Dia looked cool on the surface when it was released, but it was only a demo for now and not at all usable for any real use case, even for a personal app. I'm sure they'll get to these issues eventually, but most comments I've seen so far recommending it are from people who have not actually used it or they would know of these major limitations.
koljab
Dia is too slow, I need a time to first audio chunk of ~100 milliseconds. Also generations fail too often (artifacts etc)
IshKebab
Impressive! I guess the speech synthesis quality is the best available open source at the moment?
The endgame of this is surely a continuously running wave to wave model with no text tokens at all? Or at least none in the main path.
dcreater
Does the docker container work on Mac?
koljab
I doubt TTS will be fast enough for realtime without a Nvidia GPU
oldgregg
Nice work, I like the lightweight web front end and your implementation of VAD.
I did some research into this about a year ago. Some fun facts I learned:
- The median delay between speakers in a human to human conversation is zero milliseconds. In other words, about 1/2 the time, one speaker interrupts the other, making the delay negative.
- Humans don't care about delays when speaking to known AIs. They assume the AI will need time to think.
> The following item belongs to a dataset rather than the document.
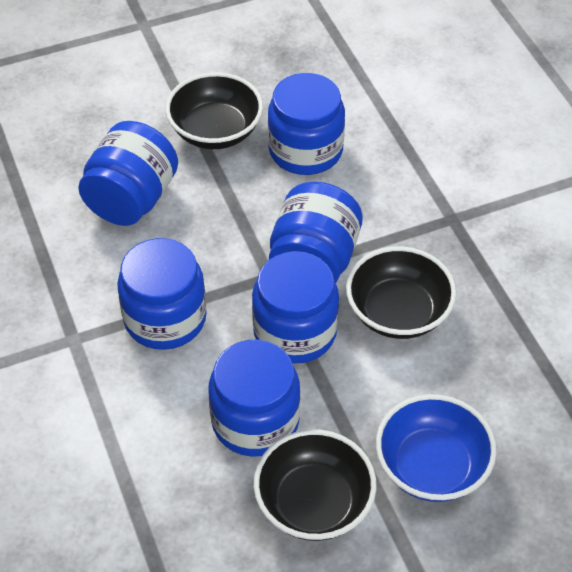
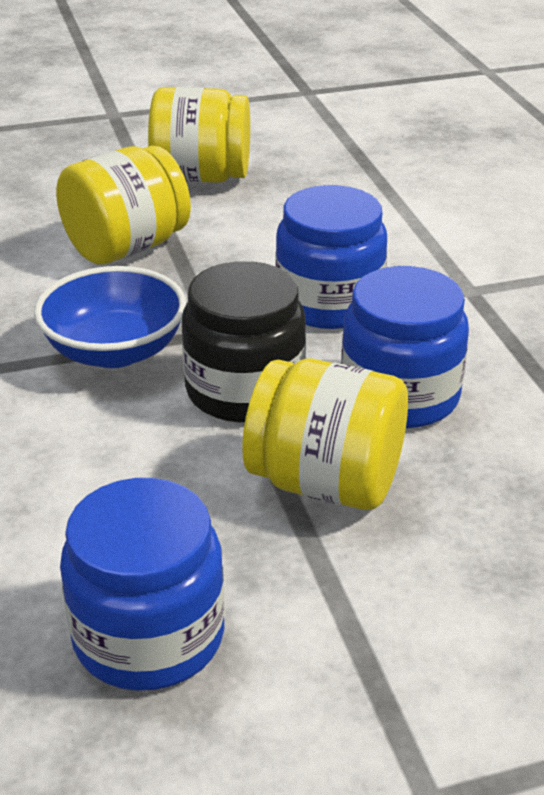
black bowl: 3 -> 0
black jar: 0 -> 1
blue jar: 6 -> 3
yellow jar: 0 -> 3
Most users will qualify a 1000ms delay is acceptable and a 500ms delay as exceptional.
- Every voice assistant up to that point (and probably still today) has a minimum delay of about 300ms, because they all use silence detection to decide when to start responding, and you need about 300ms of silence to reliably differentiate that from a speaker's normal pause
- Alexa actually has a setting to increase this wait time for slower speakers.
You'll notice in this demo video that the AI never interrupts him, which is what makes it feel like a not quite human interaction (plus the stilted intonations of the voice).
Humans appear to process speech in a much more steaming why, constantly updating their parsing of the sentence until they have a high enough confidence level to respond, but using context clues and prior knowledge.
For a voice assistant to get the "human" levels, it will have to work more like this, where it processes the incoming speech in real time and responds when it's confident it has heard enough to understand the meaning.